Extracted data.
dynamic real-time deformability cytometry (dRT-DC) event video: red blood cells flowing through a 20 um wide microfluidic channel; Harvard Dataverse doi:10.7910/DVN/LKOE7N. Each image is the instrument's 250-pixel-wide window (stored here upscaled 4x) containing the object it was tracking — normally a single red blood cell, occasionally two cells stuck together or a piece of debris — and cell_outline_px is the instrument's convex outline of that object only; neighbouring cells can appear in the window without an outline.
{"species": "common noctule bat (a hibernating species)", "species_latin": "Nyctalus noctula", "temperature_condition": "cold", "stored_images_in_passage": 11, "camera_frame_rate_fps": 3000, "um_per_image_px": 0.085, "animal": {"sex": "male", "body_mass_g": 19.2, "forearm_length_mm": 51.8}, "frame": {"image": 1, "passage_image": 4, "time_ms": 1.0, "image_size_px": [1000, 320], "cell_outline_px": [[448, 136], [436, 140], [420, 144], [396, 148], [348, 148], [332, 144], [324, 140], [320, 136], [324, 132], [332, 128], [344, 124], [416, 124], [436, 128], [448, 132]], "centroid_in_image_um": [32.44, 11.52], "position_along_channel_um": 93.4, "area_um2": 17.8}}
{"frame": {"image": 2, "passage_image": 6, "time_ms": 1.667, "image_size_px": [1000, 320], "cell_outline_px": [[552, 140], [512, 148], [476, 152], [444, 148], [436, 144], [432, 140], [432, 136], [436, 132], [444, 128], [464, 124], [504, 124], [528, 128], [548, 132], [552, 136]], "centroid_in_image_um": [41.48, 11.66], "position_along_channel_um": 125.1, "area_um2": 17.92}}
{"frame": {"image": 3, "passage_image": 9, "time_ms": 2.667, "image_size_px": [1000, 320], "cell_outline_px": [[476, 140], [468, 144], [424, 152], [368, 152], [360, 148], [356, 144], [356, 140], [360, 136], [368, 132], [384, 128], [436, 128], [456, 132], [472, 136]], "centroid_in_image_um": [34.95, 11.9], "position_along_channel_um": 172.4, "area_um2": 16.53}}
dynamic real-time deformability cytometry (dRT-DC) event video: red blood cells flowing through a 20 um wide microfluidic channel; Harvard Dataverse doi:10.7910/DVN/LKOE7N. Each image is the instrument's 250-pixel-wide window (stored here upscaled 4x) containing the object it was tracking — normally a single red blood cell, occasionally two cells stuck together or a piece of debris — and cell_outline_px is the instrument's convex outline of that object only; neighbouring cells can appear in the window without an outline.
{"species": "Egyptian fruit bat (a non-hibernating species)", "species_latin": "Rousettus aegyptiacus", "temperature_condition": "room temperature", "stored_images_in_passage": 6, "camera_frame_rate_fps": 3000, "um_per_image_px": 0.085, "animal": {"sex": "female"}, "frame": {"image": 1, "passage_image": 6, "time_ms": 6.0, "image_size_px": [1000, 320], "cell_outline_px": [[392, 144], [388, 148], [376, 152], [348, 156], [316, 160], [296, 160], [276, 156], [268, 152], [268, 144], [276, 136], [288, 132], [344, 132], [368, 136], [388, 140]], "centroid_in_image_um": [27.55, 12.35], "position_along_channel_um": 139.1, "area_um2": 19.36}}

Set exercise. Take the entries above and copy them out exactly.

Result below.
dynamic real-time deformability cytometry (dRT-DC) event video: red blood cells flowing through a 20 um wide microfluidic channel; Harvard Dataverse doi:10.7910/DVN/LKOE7N. Each image is the instrument's 250-pixel-wide window (stored here upscaled 4x) containing the object it was tracking — normally a single red blood cell, occasionally two cells stuck together or a piece of debris — and cell_outline_px is the instrument's convex outline of that object only; neighbouring cells can appear in the window without an outline.
{"species": "common noctule bat (a hibernating species)", "species_latin": "Nyctalus noctula", "temperature_condition": "cold", "stored_images_in_passage": 11, "camera_frame_rate_fps": 3000, "um_per_image_px": 0.085, "animal": {"sex": "male", "body_mass_g": 19.2, "forearm_length_mm": 51.8}, "frame": {"image": 1, "passage_image": 4, "time_ms": 1.0, "image_size_px": [1000, 320], "cell_outline_px": [[448, 136], [436, 140], [420, 144], [396, 148], [348, 148], [332, 144], [324, 140], [320, 136], [324, 132], [332, 128], [344, 124], [416, 124], [436, 128], [448, 132]], "centroid_in_image_um": [32.44, 11.52], "position_along_channel_um": 93.4, "area_um2": 17.8}}
{"frame": {"image": 2, "passage_image": 6, "time_ms": 1.667, "image_size_px": [1000, 320], "cell_outline_px": [[552, 140], [512, 148], [476, 152], [444, 148], [436, 144], [432, 140], [432, 136], [436, 132], [444, 128], [464, 124], [504, 124], [528, 128], [548, 132], [552, 136]], "centroid_in_image_um": [41.48, 11.66], "position_along_channel_um": 125.1, "area_um2": 17.92}}
{"frame": {"image": 3, "passage_image": 9, "time_ms": 2.667, "image_size_px": [1000, 320], "cell_outline_px": [[476, 140], [468, 144], [424, 152], [368, 152], [360, 148], [356, 144], [356, 140], [360, 136], [368, 132], [384, 128], [436, 128], [456, 132], [472, 136]], "centroid_in_image_um": [34.95, 11.9], "position_along_channel_um": 172.4, "area_um2": 16.53}}
dynamic real-time deformability cytometry (dRT-DC) event video: red blood cells flowing through a 20 um wide microfluidic channel; Harvard Dataverse doi:10.7910/DVN/LKOE7N. Each image is the instrument's 250-pixel-wide window (stored here upscaled 4x) containing the object it was tracking — normally a single red blood cell, occasionally two cells stuck together or a piece of debris — and cell_outline_px is the instrument's convex outline of that object only; neighbouring cells can appear in the window without an outline.
{"species": "Egyptian fruit bat (a non-hibernating species)", "species_latin": "Rousettus aegyptiacus", "temperature_condition": "room temperature", "stored_images_in_passage": 6, "camera_frame_rate_fps": 3000, "um_per_image_px": 0.085, "animal": {"sex": "female"}, "frame": {"image": 1, "passage_image": 6, "time_ms": 6.0, "image_size_px": [1000, 320], "cell_outline_px": [[392, 144], [388, 148], [376, 152], [348, 156], [316, 160], [296, 160], [276, 156], [268, 152], [268, 144], [276, 136], [288, 132], [344, 132], [368, 136], [388, 140]], "centroid_in_image_um": [27.55, 12.35], "position_along_channel_um": 139.1, "area_um2": 19.36}}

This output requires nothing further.